Sara took him to the same mall where he and his wife used to go with the girls on Saturdays. Usually they separated into pairs, which meant he and Celia went to the food court to eat apple slices and wait for a text saying the shopping was done. It occurred to him that they could still do that. He wondered if it would be the same if they weren’t waiting, just eating apples because that was something you could do at a mall.
“Celia would like that,” Sara said. “She’s so timid.” The computer store was filled with flat wooden tables and sleek devices. There were no cash registers, just young people with fashionable shoes and card-swiping cell phone attachments.
“It’s important to re-think our workspaces,” said a woman with a tattoo of a rose across one cheekbone. He was not cool enough for this store.
“He’ll take this one.” Sara said.
The metal laptop was cold. It was also too cool for him.
Back home, his new computer gleamed empty and lifeless. No one had any interest in his A15 forms. He typed to a few SWFs on the anonymous chat site, but they were only what they pretended to be.
He came home from work on Wednesday night to find the front window smashed, the porch a wasteland of broken glass. The police came right away, made a show of unholstering their handguns and searching the house.
“If anyone is here,” one officer called, “announce yourselves or face the consequences.”
They led with their guns, like it was a television show. William remembered reading a report about government interrogators intensifying their torture techniques after seeing fictional cross-examinations on television. He stood at the edge of the forest and waited for the tromping to be over. The dead trees swayed as if it were summer, and they were a part of a different story.
“Anything missing?” the police asked, but William couldn’t tell. He’d taken the new laptop to work, and the old computer was still on the desk, surrounded by a constellation of scattered pencils.
“Maybe the vacuum cleaner?” he said, but later he found it in the girls’ room when he was cleaning up the glass. Pieces of the broken window were strewn everywhere. He thought he could read the story of the intruder’s path through the house in the way the shards were scattered—the fragments on the stairs, the large sliver in the girls’ room, the smaller one in his own. The beer from the refrigerator was gone, and there were strange voids in the house, empty spaces that might have once been occupied by objects he couldn’t remember.
“The city’s going through an opioid crisis,” the landlord said on the phone. “It won’t be too much longer.”
William considered the dead forest, the scrubby bushes. His violated house was filled with leaves. Brittle, brown husks rustled in the kitchen sink, crackled on the dining table. He’d only been gone ten hours, but the house felt feral. It smelled like earth and rot.
He hammered a board over the broken window, drove the nails directly into the window frame and thought how lovely it was to deface something that did not belong to him.
“You okay by yourself?” Sara asked on the phone. “Stay at my place if you want.”
William had already baked a frozen pizza. In the bathroom he discovered blood, splattered dark on the edge of the sink. He started to clean, but he liked the intimacy, liked imagining the stranger running the faucet. Somewhere another person knew the squeaking handle, the subtle bloom of mildew around the drain.
The blood had something strange about it, a lightness and thickness, the consistency of sap.

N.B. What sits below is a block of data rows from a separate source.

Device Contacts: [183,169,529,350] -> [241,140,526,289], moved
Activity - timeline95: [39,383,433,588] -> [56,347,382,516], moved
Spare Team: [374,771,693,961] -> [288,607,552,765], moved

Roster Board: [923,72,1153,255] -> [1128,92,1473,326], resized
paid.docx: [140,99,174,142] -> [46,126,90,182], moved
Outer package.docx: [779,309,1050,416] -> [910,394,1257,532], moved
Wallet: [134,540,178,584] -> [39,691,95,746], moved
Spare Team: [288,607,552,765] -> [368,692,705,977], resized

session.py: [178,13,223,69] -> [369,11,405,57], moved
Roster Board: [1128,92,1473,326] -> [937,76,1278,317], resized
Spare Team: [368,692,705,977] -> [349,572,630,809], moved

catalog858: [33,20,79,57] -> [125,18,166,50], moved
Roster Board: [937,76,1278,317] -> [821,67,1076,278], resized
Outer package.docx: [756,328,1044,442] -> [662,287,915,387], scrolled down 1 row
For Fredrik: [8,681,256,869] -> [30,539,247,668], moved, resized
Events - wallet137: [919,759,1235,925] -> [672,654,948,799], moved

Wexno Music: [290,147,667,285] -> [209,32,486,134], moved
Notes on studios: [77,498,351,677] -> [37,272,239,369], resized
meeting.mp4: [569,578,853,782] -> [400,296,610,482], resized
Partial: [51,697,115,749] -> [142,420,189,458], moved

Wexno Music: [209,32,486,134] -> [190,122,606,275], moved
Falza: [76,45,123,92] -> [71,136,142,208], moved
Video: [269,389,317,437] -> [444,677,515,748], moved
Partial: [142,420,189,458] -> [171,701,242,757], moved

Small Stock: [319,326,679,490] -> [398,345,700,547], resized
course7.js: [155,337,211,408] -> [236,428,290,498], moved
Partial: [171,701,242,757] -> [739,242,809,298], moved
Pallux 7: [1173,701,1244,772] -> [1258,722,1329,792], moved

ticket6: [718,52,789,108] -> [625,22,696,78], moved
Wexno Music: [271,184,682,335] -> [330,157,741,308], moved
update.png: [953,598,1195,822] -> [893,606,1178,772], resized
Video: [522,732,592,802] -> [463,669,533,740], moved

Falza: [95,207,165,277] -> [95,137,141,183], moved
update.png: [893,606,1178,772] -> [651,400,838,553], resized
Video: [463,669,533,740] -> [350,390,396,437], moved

After the spectacle of the police visit, he felt on display, as if the neighbors were evaluating him. He stood at the kitchen door and considered the lights beyond the forest, the crooked houses and cluttered lawns. Elsewhere in the city, a person who had bled in his bathroom was drinking his beer. The refrigerator hummed and purred. When the landlord came to fix the window, William would have to admit that, yes, the refrigerator was actually working fine.
Strange filaments, splinters, lay scattered around the sink, and a film, like sawdust, coated everything.